In this lab, we will use a python package named [Surprise](http://surpriselib.com/), which is an easy-to-use Python scikit for recommendation systems. It includes several commonly used algorithms, including [collaborative filtering](https://surprise.readthedocs.io/en/stable/knn_inspired.html) and [Matrix Factorization-based algorithms](https://surprise.readthedocs.io/en/stable/matrix_factorization.html).

In [0]:
from surprise.prediction_algorithms.matrix_factorization import SVD
from surprise.prediction_algorithms.knns import KNNBasic
from surprise.prediction_algorithms.knns import KNNWithMeans
from surprise.prediction_algorithms.knns import KNNBaseline
from surprise import Dataset
from surprise import accuracy
from surprise.model_selection import cross_validate
from surprise.model_selection import train_test_split
from surprise.model_selection import GridSearchCV

## Load data from package surprise 

First, we can download the dataset included in package surprise. The data will be saved in the .surprise_data folder in your home directory.

In [0]:
# Load the movielens-100k dataset (download it if needed),
data = Dataset.load_builtin('ml-100k')

# sample random trainset and testset where test set is made of 20% of the ratings.
trainset, testset = train_test_split(data, test_size=0.20)

## Collaborative Filtering

First, we will apply three different flavors of collaborative filtering to this data.

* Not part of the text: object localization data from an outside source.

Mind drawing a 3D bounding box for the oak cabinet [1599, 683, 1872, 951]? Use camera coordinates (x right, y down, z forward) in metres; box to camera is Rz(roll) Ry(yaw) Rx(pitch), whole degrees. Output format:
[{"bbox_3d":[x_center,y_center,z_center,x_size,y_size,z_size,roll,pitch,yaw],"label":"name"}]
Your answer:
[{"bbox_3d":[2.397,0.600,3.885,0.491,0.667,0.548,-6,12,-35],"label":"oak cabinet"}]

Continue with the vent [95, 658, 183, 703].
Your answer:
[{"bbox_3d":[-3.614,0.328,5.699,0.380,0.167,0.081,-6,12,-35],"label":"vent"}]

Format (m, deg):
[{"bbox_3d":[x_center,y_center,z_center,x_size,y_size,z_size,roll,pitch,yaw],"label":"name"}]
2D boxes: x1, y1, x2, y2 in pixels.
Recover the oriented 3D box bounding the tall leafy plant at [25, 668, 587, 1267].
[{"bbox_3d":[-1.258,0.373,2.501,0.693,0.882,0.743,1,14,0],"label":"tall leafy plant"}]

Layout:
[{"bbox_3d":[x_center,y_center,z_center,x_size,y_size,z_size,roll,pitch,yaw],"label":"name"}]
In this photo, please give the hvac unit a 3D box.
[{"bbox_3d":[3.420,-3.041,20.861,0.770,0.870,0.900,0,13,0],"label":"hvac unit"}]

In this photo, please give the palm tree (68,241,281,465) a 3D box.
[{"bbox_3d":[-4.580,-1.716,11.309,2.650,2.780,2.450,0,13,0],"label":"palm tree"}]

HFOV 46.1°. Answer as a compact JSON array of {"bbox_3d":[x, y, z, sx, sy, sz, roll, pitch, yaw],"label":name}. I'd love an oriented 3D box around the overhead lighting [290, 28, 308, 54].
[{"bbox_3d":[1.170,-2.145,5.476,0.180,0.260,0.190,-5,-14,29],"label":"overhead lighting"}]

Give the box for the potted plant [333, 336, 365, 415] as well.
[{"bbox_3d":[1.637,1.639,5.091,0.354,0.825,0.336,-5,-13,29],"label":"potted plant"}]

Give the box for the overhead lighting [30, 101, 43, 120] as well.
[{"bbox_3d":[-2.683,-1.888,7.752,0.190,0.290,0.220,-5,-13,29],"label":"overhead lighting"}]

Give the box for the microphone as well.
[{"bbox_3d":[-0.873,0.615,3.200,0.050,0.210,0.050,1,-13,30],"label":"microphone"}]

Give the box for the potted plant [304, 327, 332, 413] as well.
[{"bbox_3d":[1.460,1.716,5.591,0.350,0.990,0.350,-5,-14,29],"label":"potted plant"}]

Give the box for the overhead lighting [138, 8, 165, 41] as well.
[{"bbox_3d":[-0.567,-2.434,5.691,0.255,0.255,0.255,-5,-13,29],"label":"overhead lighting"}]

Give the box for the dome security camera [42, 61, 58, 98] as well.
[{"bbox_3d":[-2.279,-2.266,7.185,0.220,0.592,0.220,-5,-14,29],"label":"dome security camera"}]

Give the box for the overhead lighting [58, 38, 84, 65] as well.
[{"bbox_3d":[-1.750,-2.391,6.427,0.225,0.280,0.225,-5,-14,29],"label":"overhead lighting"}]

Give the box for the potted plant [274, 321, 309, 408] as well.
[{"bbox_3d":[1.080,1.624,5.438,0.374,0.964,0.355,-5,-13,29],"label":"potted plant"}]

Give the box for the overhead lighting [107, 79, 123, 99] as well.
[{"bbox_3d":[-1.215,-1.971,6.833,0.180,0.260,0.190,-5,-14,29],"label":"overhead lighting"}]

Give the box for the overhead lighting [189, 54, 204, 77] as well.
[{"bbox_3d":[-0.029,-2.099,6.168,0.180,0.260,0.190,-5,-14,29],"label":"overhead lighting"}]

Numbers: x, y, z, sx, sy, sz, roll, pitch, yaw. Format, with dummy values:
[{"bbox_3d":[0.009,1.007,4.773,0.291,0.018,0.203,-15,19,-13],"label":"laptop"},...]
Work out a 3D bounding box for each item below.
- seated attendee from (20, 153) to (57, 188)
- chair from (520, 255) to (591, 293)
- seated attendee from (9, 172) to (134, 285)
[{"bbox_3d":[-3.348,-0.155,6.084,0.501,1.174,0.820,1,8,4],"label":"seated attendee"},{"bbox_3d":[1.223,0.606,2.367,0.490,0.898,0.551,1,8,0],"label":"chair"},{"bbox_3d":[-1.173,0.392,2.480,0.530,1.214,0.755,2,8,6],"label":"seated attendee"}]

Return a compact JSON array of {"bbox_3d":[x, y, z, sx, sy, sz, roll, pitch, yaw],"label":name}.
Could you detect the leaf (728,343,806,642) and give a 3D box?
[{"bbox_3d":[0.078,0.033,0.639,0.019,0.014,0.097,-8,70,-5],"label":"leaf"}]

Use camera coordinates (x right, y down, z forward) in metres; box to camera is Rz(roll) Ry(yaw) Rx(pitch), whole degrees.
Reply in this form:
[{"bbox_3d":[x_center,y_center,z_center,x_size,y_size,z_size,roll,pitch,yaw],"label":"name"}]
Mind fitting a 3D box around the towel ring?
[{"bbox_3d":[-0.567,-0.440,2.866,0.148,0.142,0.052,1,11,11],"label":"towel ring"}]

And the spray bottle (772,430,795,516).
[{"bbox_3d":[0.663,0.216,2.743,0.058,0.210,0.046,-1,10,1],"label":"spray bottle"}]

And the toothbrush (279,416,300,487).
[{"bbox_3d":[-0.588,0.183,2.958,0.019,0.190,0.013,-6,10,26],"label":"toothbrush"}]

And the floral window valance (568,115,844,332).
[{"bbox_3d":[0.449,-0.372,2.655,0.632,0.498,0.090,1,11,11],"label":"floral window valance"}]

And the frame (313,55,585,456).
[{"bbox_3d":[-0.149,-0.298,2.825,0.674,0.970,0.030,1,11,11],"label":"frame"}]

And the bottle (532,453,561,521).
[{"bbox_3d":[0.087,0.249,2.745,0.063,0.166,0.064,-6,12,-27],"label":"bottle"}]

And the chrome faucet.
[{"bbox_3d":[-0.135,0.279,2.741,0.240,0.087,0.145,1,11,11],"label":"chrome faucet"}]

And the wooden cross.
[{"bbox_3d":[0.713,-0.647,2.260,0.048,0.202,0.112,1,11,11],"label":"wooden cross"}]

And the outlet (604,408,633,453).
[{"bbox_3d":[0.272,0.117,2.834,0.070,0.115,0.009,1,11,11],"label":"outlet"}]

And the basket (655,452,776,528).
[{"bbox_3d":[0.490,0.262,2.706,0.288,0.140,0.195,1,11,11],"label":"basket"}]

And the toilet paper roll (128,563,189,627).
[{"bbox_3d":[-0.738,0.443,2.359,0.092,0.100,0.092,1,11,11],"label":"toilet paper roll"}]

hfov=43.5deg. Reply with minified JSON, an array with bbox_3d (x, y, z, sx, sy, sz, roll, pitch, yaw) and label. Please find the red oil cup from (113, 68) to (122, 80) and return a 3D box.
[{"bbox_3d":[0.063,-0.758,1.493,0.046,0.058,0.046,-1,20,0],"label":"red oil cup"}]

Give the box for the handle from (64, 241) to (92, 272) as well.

### The basic collaborative filtering algorithm

In [0]:
# Use the basic collaborative filtering algorithm. 
# See https://surprise.readthedocs.io/en/stable/knn_inspired.html for more details.
cf = KNNBasic()
cf.fit(trainset)

# Train the algorithm on the trainset, and predict ratings for the testset
predictions = cf.test(testset)

# Then compute RMSE
accuracy.rmse(predictions)
accuracy.mae(predictions)

### The basic collaborative filtering algorithm with user mean ratings

In [0]:
# Use the basic collaborative filtering algorithm, taking into account the mean ratings of each user.
# See https://surprise.readthedocs.io/en/stable/knn_inspired.html for more details.
cf_mean = KNNWithMeans()
cf_mean.fit(trainset)

# Train the algorithm on the trainset, and predict ratings for the testset
predictions = cf_mean.test(testset)

# Then compute RMSE
accuracy.rmse(predictions)
accuracy.mae(predictions)

## Matrix Factorization

Then, we will apply the matrix factorization to this data.

In [0]:
# We'll use the famous SVD algorithm.
svd = SVD(n_factors=20)
svd.fit(trainset)

# Train the algorithm on the trainset, and predict ratings for the testset
predictions = svd.test(testset)

# Then compute RMSE
accuracy.rmse(predictions)
accuracy.mae(predictions)

In [0]:
# We'll use the famous SVD algorithm.
svd = SVD(n_factors=50)
svd.fit(trainset)

# Train the algorithm on the trainset, and predict ratings for the testset
predictions = svd.test(testset)

# Then compute RMSE
accuracy.rmse(predictions)
accuracy.mae(predictions)

# End of Lab: Recommendation System